The complaint also alleges that many of the BB&T funds in the plan were poorly performing including Sterling Capital International Fund. Finally, the complaint also attacks the use of a BB&T money market type product rather than a stable value fund, as well as the unitized structure of the BB&T company stock fund in the plan, an issue that also has been litigated in previous cases.

Also worth noting is that a separate lawsuit has been filed against BB&T by a different plaintiffs firm. That suit, Bowers v BB&T will be litigated along with Smith v. BB&T.

Our Thoughts

What is immediately worth noting is that the cases against Oracle and Anthem do NOT involve allegations of self dealing under ERISA. Such allegations have been the lynch pin of trial decisions and settlements in the recent successes by the plaintiff’s ERISA bar. Instead, the claims attack the process and substance of the fiduciary decision making by the defendants.

On the other hand, the cases against Reliance/Insperity and BB&T both involve allegations of self dealing. The case against BB&T has a familiar pattern and is similar to ones previously filed against Ameriprise and Fidelity.

Also worth noting is that the Pledger v. Reliance Trust case may be the first case to address the common practice of outsourced investment managers using their own products/solutions as substitutes for more mainstream target date funds. This is become a more common thing to see in the form of model portfolios and collective trusts. It will be important to pay close attention to the way in which the relationship was established by Reliance and Insperity, as there is definitely a right way to do it and a wrong way. We will make sure to pass along more information when it becomes available in the case.

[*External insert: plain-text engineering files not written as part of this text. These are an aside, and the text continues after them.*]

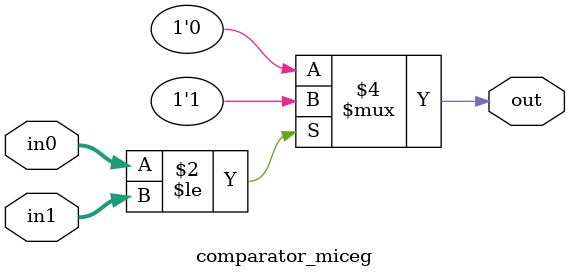
<source format=v>
`timescale 1ns / 1ps

module comparator_miceg(
                        input [6:0] in0,
                        input [6:0] in1,
                        output reg out
                        );
                        
    always@(*)begin
        if(in0 <= in1)
            out = 1;
        else out = 0;
    end                        
                        
endmodule

</source>
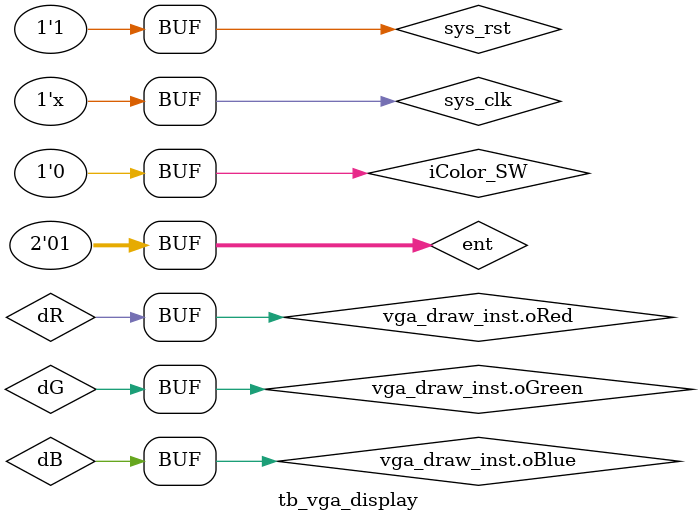
<source format=v>
`timescale  1ns/1ns
module  tb_vga_display();

wire [15:0] draw_RGB  ;
wire        dR        ;
wire        dG        ;
wire        dB        ;
wire [15:0] out_RGB   ;
wire        hsync     ;
wire        vsync     ;
wire        valid     ;
wire  [9:0]  VGA_X     ;
wire  [9:0]  VGA_Y     ;
reg         sys_clk   ;
reg         sys_rst     ;
reg         iColor_SW ;
reg [0:1]   ent       ;

initial
	begin
    sys_clk   = 1;
    iColor_SW <= 0;
    ent      <= 2'b1;
	sys_rst  <= 1'b0;
	#200
	sys_rst  <= 1'b1;
	end

always #10 sys_clk = ~sys_clk;
assign dR = vga_draw_inst.oRed;
assign dG = vga_draw_inst.oGreen;
assign dB = vga_draw_inst.oBlue;

vga_draw vga_draw_inst(
    .iVGA_CLK    (sys_clk),
    .ovga_x      (VGA_X),
    .ovga_y      (VGA_Y),

    .sys_reset_n (sys_rst),
    .iColor_SW   (iColor_SW),
    .ent         (ent),

    .vga_rgb     (out_RGB),
    .vga_hsync   (hsync),
    .vga_vsync   (vsync),
    .vga_valid   (valid)
);
endmodule

</source>
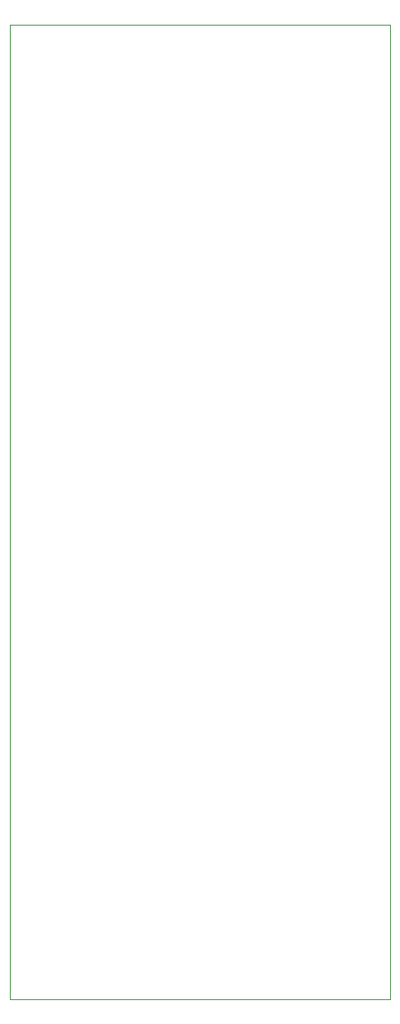
<source format=gbr>
%TF.GenerationSoftware,KiCad,Pcbnew,7.0.10*%
%TF.CreationDate,2024-02-20T22:03:04-06:00*%
%TF.ProjectId,3340_VCO,33333430-5f56-4434-9f2e-6b696361645f,rev?*%
%TF.SameCoordinates,Original*%
%TF.FileFunction,Profile,NP*%
%FSLAX46Y46*%
G04 Gerber Fmt 4.6, Leading zero omitted, Abs format (unit mm)*
G04 Created by KiCad (PCBNEW 7.0.10) date 2024-02-20 22:03:04*
%MOMM*%
%LPD*%
G01*
G04 APERTURE LIST*
%TA.AperFunction,Profile*%
%ADD10C,0.100000*%
%TD*%
G04 APERTURE END LIST*
D10*
X159150000Y-46150000D02*
X159150000Y-146150000D01*
X198150000Y-146150000D02*
X159150000Y-146150000D01*
X198150000Y-46150000D02*
X159150000Y-46150000D01*
X198150000Y-46150000D02*
X198150000Y-146150000D01*
M02*

</source>
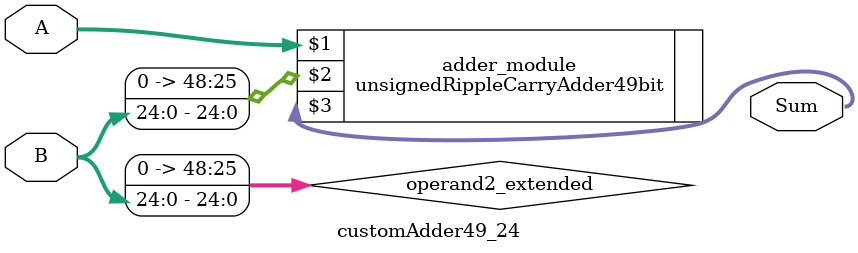
<source format=v>
module customAdder49_24(
                        input [48 : 0] A,
                        input [24 : 0] B,
                        
                        output [49 : 0] Sum
                );

        wire [48 : 0] operand2_extended;
        
        assign operand2_extended =  {24'b0, B};
        
        unsignedRippleCarryAdder49bit adder_module(
            A,
            operand2_extended,
            Sum
        );
        
        endmodule
        
</source>
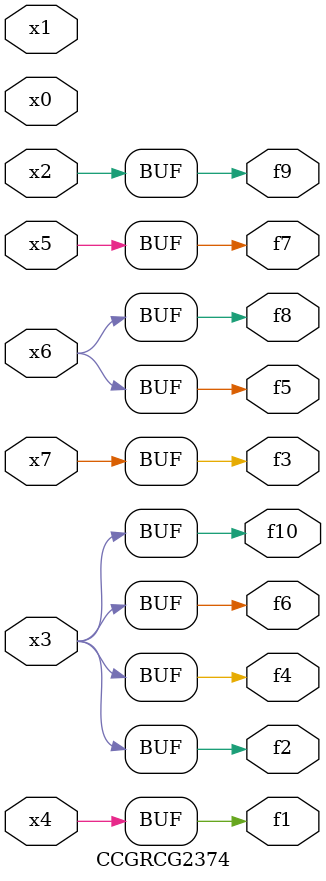
<source format=v>
module CCGRCG2374(
	input x0, x1, x2, x3, x4, x5, x6, x7,
	output f1, f2, f3, f4, f5, f6, f7, f8, f9, f10
);
	assign f1 = x4;
	assign f2 = x3;
	assign f3 = x7;
	assign f4 = x3;
	assign f5 = x6;
	assign f6 = x3;
	assign f7 = x5;
	assign f8 = x6;
	assign f9 = x2;
	assign f10 = x3;
endmodule

</source>
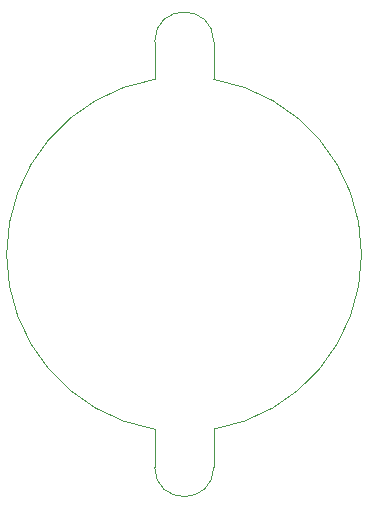
<source format=gm1>
G04 #@! TF.GenerationSoftware,KiCad,Pcbnew,9.0.0*
G04 #@! TF.CreationDate,2025-04-19T11:55:25+01:00*
G04 #@! TF.ProjectId,LED_Connector,4c45445f-436f-46e6-9e65-63746f722e6b,rev?*
G04 #@! TF.SameCoordinates,Original*
G04 #@! TF.FileFunction,Profile,NP*
%FSLAX46Y46*%
G04 Gerber Fmt 4.6, Leading zero omitted, Abs format (unit mm)*
G04 Created by KiCad (PCBNEW 9.0.0) date 2025-04-19 11:55:25*
%MOMM*%
%LPD*%
G01*
G04 APERTURE LIST*
G04 #@! TA.AperFunction,Profile*
%ADD10C,0.050000*%
G04 #@! TD*
G04 APERTURE END LIST*
D10*
X144950000Y-118000000D02*
X144950000Y-115000000D01*
X149950000Y-85175000D02*
X149950000Y-84975000D01*
X144950000Y-114800000D02*
X144950000Y-115000000D01*
X149950000Y-85175000D02*
G75*
G02*
X149949138Y-114794906I-2507600J-14809880D01*
G01*
X149950000Y-118000000D02*
G75*
G02*
X144950000Y-118000000I-2500000J0D01*
G01*
X144950000Y-114800000D02*
G75*
G02*
X144949999Y-85175000I2486420J14812500D01*
G01*
X149950000Y-81975000D02*
X149950000Y-84975000D01*
X144950000Y-81975000D02*
X144950000Y-84950000D01*
X149950000Y-115025000D02*
X149950000Y-114800000D01*
X144950000Y-81975000D02*
G75*
G02*
X149950000Y-81975000I2500000J0D01*
G01*
X149950000Y-118000000D02*
X149950000Y-115025000D01*
X144950000Y-84950000D02*
X144950000Y-85175000D01*
M02*

</source>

One final thought I’d like to discuss is one that anyone who has seen me speak has heard…having an outsourced fiduciary provider in most instances will NOT stop a plan sponsor from also being sued. In Pledger v. Reliance Trust, the complaint states that Reliance was selected as the outsourced investment manager and discretionary trustee. But yet Insperity was still sued and it is alleged that they are as much responsible for the claims involving investments as is Reliance, the outsourced fiduciary. While I understand that Insperity has its own independent claims against it, it is worth emphasizing that Insperity as the plan sponsor still needs to fight its way out of this lawsuit, like any other plan sponsor who might get sued would. While a plan sponsor in another situation, or Insperity here, may be able to show that all responsibility over investments was that of the outsourced fiduciary, the time and expense of defending a lawsuit is very real and many times may be more or as much as the ultimate damages that a court could find against them. The ultimate conclusion here is that for a plan sponsor, outsourcing a fiduciary role to a service provider is not a total insulation from risk. And this lawsuit provides a nice example of that. Instead, there should be other valid reasons (of which there are many) for outsourcing fiduciary roles to service providers.

We will continue to monitor these cases and will be posting soon about the other new cases that have recently been filed.